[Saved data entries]
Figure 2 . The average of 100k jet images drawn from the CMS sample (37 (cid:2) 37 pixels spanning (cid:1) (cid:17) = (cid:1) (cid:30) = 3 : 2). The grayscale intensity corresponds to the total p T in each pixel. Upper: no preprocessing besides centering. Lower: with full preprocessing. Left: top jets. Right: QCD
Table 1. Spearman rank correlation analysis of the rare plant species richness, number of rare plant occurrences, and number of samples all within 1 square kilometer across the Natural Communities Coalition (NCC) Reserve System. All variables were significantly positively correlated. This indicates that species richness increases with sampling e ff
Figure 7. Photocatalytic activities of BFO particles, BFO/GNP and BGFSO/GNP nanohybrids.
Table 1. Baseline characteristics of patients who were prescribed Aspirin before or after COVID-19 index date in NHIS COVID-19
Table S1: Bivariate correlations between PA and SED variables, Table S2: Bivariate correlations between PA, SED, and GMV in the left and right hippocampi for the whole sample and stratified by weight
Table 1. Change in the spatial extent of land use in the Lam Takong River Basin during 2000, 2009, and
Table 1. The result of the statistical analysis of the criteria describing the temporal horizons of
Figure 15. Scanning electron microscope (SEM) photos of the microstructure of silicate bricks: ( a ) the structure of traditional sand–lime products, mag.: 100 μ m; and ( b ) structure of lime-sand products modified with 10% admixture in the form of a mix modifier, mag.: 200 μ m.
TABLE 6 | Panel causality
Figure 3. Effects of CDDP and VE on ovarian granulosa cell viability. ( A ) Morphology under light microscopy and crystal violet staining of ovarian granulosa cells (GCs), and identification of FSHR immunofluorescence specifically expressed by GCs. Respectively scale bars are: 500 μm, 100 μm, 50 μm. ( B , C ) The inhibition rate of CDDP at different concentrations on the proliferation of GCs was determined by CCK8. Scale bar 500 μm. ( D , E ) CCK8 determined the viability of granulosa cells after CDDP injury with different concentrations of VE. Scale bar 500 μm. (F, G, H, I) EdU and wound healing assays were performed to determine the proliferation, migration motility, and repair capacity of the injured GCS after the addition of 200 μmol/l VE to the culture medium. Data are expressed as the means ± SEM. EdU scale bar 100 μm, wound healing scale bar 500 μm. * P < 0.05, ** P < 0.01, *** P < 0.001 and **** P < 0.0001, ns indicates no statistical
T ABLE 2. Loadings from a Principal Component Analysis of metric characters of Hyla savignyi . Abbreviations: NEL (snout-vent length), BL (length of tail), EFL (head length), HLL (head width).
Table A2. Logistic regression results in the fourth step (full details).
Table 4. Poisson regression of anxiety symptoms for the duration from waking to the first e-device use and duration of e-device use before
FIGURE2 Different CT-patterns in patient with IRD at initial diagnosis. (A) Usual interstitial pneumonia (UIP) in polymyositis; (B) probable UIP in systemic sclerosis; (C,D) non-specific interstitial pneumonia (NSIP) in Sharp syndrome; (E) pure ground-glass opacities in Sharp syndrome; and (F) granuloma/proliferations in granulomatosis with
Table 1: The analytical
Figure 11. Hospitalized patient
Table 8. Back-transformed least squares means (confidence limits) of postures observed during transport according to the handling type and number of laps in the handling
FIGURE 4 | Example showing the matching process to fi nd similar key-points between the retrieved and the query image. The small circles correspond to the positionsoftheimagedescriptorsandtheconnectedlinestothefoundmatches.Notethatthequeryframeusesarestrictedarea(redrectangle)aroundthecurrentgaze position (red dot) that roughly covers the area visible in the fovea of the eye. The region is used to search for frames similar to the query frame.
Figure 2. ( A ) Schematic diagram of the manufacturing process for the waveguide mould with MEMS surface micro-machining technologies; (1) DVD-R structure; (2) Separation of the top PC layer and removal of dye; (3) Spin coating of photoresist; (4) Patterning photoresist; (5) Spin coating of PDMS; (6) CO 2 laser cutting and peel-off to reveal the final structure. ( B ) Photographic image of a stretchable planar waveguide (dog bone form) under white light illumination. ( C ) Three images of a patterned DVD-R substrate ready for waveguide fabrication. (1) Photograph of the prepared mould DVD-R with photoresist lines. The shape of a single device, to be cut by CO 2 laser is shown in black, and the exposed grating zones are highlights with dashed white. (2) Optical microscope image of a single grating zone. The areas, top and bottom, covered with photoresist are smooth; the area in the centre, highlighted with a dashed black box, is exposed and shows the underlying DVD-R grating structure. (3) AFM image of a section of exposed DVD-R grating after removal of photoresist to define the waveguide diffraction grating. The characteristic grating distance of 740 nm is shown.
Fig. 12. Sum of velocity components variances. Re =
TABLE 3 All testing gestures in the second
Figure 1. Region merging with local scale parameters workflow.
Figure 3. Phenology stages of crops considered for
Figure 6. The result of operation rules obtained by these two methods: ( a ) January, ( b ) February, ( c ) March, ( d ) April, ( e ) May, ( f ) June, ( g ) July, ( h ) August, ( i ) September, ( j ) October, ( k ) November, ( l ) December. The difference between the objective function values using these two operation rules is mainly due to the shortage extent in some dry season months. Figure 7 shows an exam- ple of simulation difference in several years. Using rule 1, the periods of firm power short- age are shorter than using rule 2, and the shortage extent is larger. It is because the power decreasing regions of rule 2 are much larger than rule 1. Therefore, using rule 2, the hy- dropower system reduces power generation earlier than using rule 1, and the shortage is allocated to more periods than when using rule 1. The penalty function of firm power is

*Goal of the exercise*
Look above for the line that contains "Figure 7. Photocatalytic". Starting there, transcribe every line exactly until you have copied the line that contains "T ABLE 2. Loadings".

*Worked solution*
Figure 7. Photocatalytic activities of BFO particles, BFO/GNP and BGFSO/GNP nanohybrids.
Table 1. Baseline characteristics of patients who were prescribed Aspirin before or after COVID-19 index date in NHIS COVID-19
Table S1: Bivariate correlations between PA and SED variables, Table S2: Bivariate correlations between PA, SED, and GMV in the left and right hippocampi for the whole sample and stratified by weight
Table 1. Change in the spatial extent of land use in the Lam Takong River Basin during 2000, 2009, and
Table 1. The result of the statistical analysis of the criteria describing the temporal horizons of
Figure 15. Scanning electron microscope (SEM) photos of the microstructure of silicate bricks: ( a ) the structure of traditional sand–lime products, mag.: 100 μ m; and ( b ) structure of lime-sand products modified with 10% admixture in the form of a mix modifier, mag.: 200 μ m.
TABLE 6 | Panel causality
Figure 3. Effects of CDDP and VE on ovarian granulosa cell viability. ( A ) Morphology under light microscopy and crystal violet staining of ovarian granulosa cells (GCs), and identification of FSHR immunofluorescence specifically expressed by GCs. Respectively scale bars are: 500 μm, 100 μm, 50 μm. ( B , C ) The inhibition rate of CDDP at different concentrations on the proliferation of GCs was determined by CCK8. Scale bar 500 μm. ( D , E ) CCK8 determined the viability of granulosa cells after CDDP injury with different concentrations of VE. Scale bar 500 μm. (F, G, H, I) EdU and wound healing assays were performed to determine the proliferation, migration motility, and repair capacity of the injured GCS after the addition of 200 μmol/l VE to the culture medium. Data are expressed as the means ± SEM. EdU scale bar 100 μm, wound healing scale bar 500 μm. * P < 0.05, ** P < 0.01, *** P < 0.001 and **** P < 0.0001, ns indicates no statistical
T ABLE 2. Loadings from a Principal Component Analysis of metric characters of Hyla savignyi . Abbreviations: NEL (snout-vent length), BL (length of tail), EFL (head length), HLL (head width).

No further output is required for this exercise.